Four Ways You Can Monitor Large Volumes of Operations Data

essidsolutions

One of the main challenges for organizations of all sizes is monitoring the large volumes of data their infrastructure is generating. Arijit lists four best practices when monitoring large volumes of operations data.

As enterprises undergo digital transformation and are rapidly making updates to their infrastructure, it’s essential to adopt these best practices to monitor their entire environment. The modern software stack creates volumes of operational data that exceeds the capabilities of traditional tools; an approach to monitoring that uncovers important patterns in real-time and at any scale is our only chance at keeping up in an always-on, always-connected digital world.

Over the last few years, infrastructure and software development practices have rapidly evolved.

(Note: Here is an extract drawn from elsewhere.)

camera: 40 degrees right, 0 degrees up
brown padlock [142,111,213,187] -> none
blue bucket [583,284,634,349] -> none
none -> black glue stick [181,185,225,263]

Enterprises are adopting DevOps practices as they undergo digital transformation, which is enabling them to roll out applications to customers in a faster, more cost-efficient way. One of the main challenges for organizations of all sizes is monitoring the large volumes of data their infrastructure is generating. Below are four best practices for monitoring.

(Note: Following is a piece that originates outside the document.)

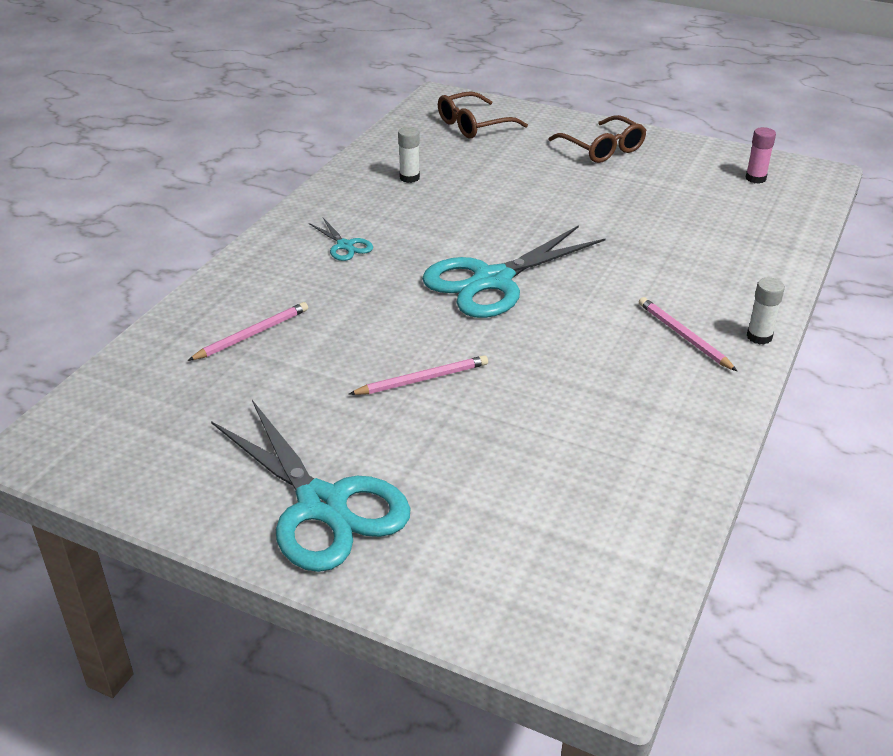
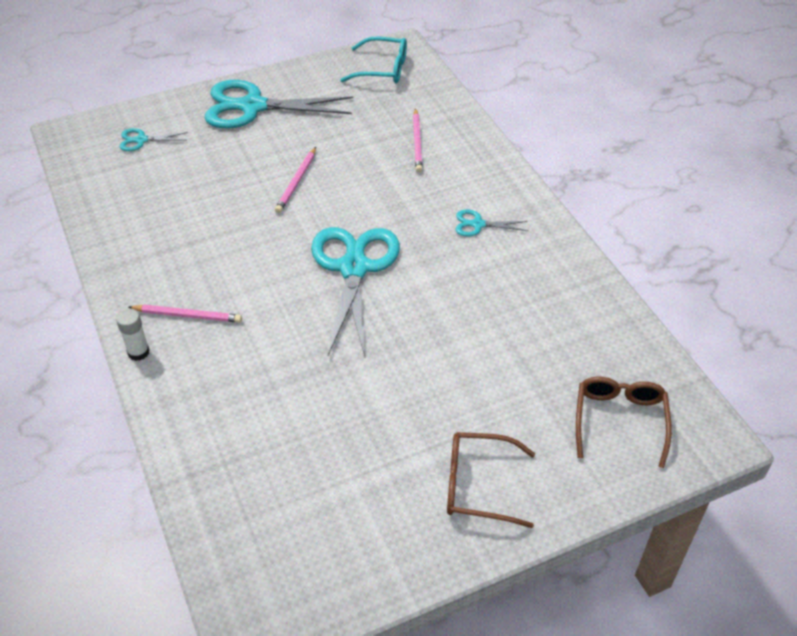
camera: 130 degrees right, 10 degrees up
white glue stick [398,127,420,183] -> none
pink glue stick [746,127,776,184] -> none
none -> turquoise scissors [120,128,188,151]
none -> turquoise glasses [340,37,407,83]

1. Consider the Number of Data Points and Time Series to Monitor

A common mistake organizations make is simply multiplying the number of servers they have by a factor – such as 100 metrics per server – to estimate the volume of data their monitoring system should be able to handle. Today’s environments have more monitored resources, and while microservices and right-sized instance count promotes component isolation, this also increases the amount of metrics emitted.

The democratization of scale-out architectures makes it difficult to anticipate the number of instances in the environment at any given time, and running multiple containers on top of each instance increases the number of time series being reported. In addition, enterprises instrument metrics that often have nothing to do with individual compute instances but are instead looking for signals that are critical to the overall health of the application or business. This includes per-customer metrics, or business KPIs, such as orders or queries, which significantly amplify the number of data points that monitoring systems ingest beyond raw instance count.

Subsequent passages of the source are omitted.